Dosagem, Segurança e Contraindicações do Magnésio
Apesar de seguro para a maioria das pessoas, o magnésio exige atenção quanto à dose e a possíveis interações.
Dose Diária Recomendada de Magnésio por Faixa Etária
As recomendações gerais giram em torno de 310–320 mg/dia para mulheres adultas e 400–420 mg/dia para homens adultos, considerando magnésio elementar. Gestantes e lactantes têm demandas maiores. Praticantes de atividade física intensa costumam se beneficiar de doses próximas ao limite superior dessa faixa, mas isso precisa ser avaliado individualmente.
Efeitos Colaterais e Interações Medicamentosas a Conhecer
Os efeitos adversos mais comuns são diarreia, náuseas e desconforto abdominal, principalmente com versões inorgânicas ou doses acima do necessário. O mineral pode interagir com antibióticos (tetraciclinas e quinolonas), diuréticos, bifosfonatos e medicações para pressão. Pessoas com insuficiência renal só devem suplementar sob supervisão médica, já que a excreção prejudicada pode levar a acúmulo perigoso. Como qualquer suplemento, o magnésio não substitui uma alimentação equilibrada nem a orientação de nutricionista ou médico.
Perguntas Frequentes (FAQ)
Magnésio dimalato ou quelato: qual tem maior absorção intestinal?
Os dois têm absorção alta, mas o quelato — sobretudo na forma bisglicinato — costuma apresentar taxa levemente superior e melhor tolerância digestiva. Ainda assim, a diferença prática é pequena e a escolha deve considerar o objetivo (energia x sono/calma).
Posso tomar magnésio dimalato e quelato juntos no mesmo dia?
Sim.
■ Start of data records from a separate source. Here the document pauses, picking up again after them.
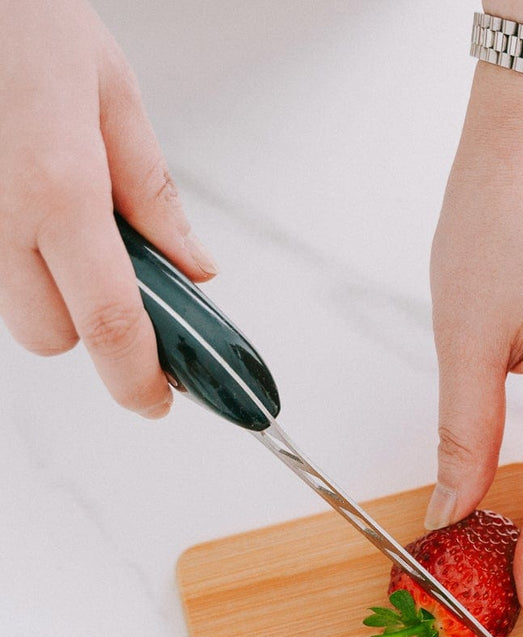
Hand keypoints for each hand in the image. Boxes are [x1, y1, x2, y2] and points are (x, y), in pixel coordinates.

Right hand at [0, 0, 215, 416]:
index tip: (158, 400)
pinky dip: (13, 259)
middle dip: (91, 326)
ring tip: (65, 220)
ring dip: (48, 293)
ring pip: (11, 310)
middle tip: (120, 279)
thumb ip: (153, 193)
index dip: (137, 378)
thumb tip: (193, 269)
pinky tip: (26, 203)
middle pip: (52, 335)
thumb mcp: (111, 92)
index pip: (110, 322)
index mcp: (59, 185)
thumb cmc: (19, 14)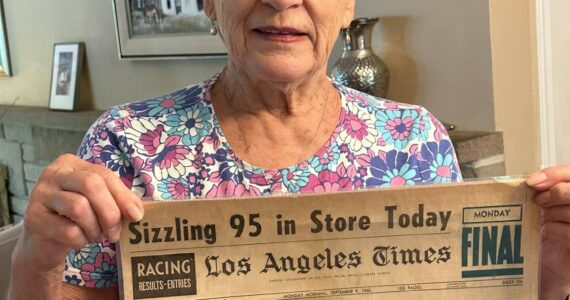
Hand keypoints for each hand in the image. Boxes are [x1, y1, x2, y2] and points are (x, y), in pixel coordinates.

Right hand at [16, 153, 143, 271]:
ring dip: (95, 228)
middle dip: (110, 212)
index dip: (123, 196)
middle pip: (91, 185)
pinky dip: (81, 240)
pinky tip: (80, 241)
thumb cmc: (76, 218)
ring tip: (96, 236)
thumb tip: (137, 211)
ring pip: (79, 207)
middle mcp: (53, 173)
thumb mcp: (98, 202)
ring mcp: (40, 194)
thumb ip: (117, 200)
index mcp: (71, 163)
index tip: (136, 215)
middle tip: (115, 233)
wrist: (44, 242)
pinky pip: (68, 230)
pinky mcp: (33, 218)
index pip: (103, 174)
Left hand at [527, 165, 569, 299]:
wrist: (543, 268)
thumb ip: (541, 191)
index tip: (532, 181)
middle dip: (556, 193)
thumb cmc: (541, 235)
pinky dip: (555, 229)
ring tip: (543, 219)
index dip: (555, 174)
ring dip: (553, 213)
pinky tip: (546, 232)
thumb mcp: (539, 209)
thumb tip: (531, 179)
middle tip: (539, 201)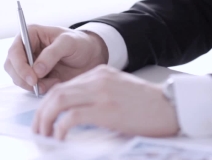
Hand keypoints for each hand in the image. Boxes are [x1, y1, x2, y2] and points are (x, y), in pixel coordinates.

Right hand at [4, 24, 108, 93]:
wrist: (90, 57)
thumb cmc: (79, 43)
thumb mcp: (68, 43)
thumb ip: (52, 54)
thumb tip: (36, 70)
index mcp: (30, 35)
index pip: (14, 51)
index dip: (19, 66)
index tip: (32, 78)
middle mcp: (25, 49)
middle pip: (11, 67)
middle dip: (23, 78)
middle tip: (39, 85)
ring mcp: (28, 64)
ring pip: (18, 78)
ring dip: (32, 85)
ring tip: (54, 81)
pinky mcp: (34, 76)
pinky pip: (29, 86)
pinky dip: (39, 88)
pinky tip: (55, 82)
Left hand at [33, 65, 179, 139]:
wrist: (173, 107)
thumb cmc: (149, 106)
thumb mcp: (119, 92)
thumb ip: (98, 97)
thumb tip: (74, 116)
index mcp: (100, 73)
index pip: (64, 86)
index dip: (48, 104)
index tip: (44, 119)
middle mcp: (97, 78)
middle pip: (56, 92)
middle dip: (41, 113)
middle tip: (37, 130)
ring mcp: (101, 92)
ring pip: (58, 101)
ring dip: (45, 120)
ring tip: (43, 135)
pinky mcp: (106, 109)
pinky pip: (71, 116)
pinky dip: (60, 127)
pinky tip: (58, 138)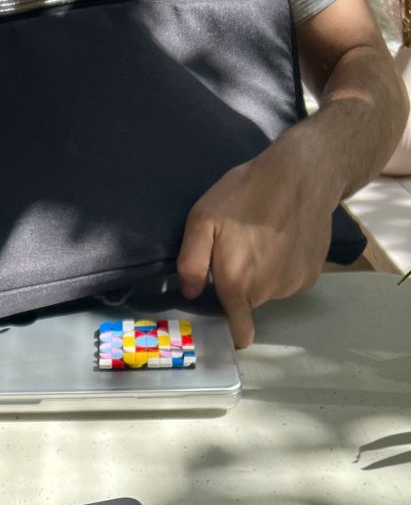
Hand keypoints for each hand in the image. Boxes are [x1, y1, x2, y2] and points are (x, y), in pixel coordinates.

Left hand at [177, 140, 334, 348]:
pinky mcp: (313, 273)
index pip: (238, 332)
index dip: (230, 330)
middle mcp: (269, 292)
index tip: (224, 316)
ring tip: (264, 238)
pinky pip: (291, 279)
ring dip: (264, 274)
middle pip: (249, 303)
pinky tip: (284, 238)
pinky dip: (286, 266)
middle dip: (241, 285)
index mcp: (239, 285)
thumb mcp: (202, 219)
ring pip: (270, 290)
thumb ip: (191, 263)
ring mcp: (294, 283)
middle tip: (240, 248)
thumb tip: (191, 293)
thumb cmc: (246, 194)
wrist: (303, 173)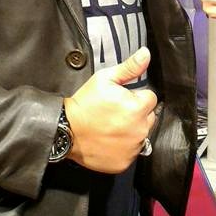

É uma prática comum: dimalato pela manhã, para suporte energético, e bisglicinato à noite, para relaxamento e sono. Basta somar as doses e garantir que o total de magnésio elementar não ultrapasse a recomendação diária sem orientação profissional.
Qual forma de magnésio é melhor para dormir?
O bisglicinato (quelato) geralmente é a melhor opção para o sono, por combinar magnésio e glicina, ambos com efeito calmante sobre o sistema nervoso central.
Qual forma de magnésio é melhor para fadiga e dor muscular?
O dimalato tende a ser mais indicado, pois o ácido málico participa da produção de ATP e da recuperação muscular, ajudando em quadros de cansaço persistente, fibromialgia e dor pós-treino.
Magnésio quelato e magnésio bisglicinato são a mesma coisa?
Nem sempre. “Quelato” é uma categoria ampla que inclui várias apresentações (bisglicinato, taurato, treonato, entre outras). O bisglicinato é o tipo de quelato mais comum e o mais associado ao termo “magnésio quelato” nos rótulos, mas não é o único.
Quanto tempo leva para sentir os efeitos da suplementação de magnésio?
Efeitos sobre sono e relaxamento podem aparecer já nos primeiros dias. Melhora de cãibras, energia e recuperação muscular costuma ser percebida entre 2 e 4 semanas de uso contínuo, dependendo do grau de deficiência inicial e da qualidade da dieta.
O magnésio dimalato pode ser tomado em jejum?
Sim, o dimalato costuma ser bem tolerado em jejum e há quem prefira ingeri-lo pela manhã para aproveitar o efeito energético. Se surgir desconforto gástrico, basta consumi-lo junto a uma refeição leve. Em qualquer caso, o ideal é seguir a orientação de um profissional de saúde para ajustar dose e horário ao seu perfil.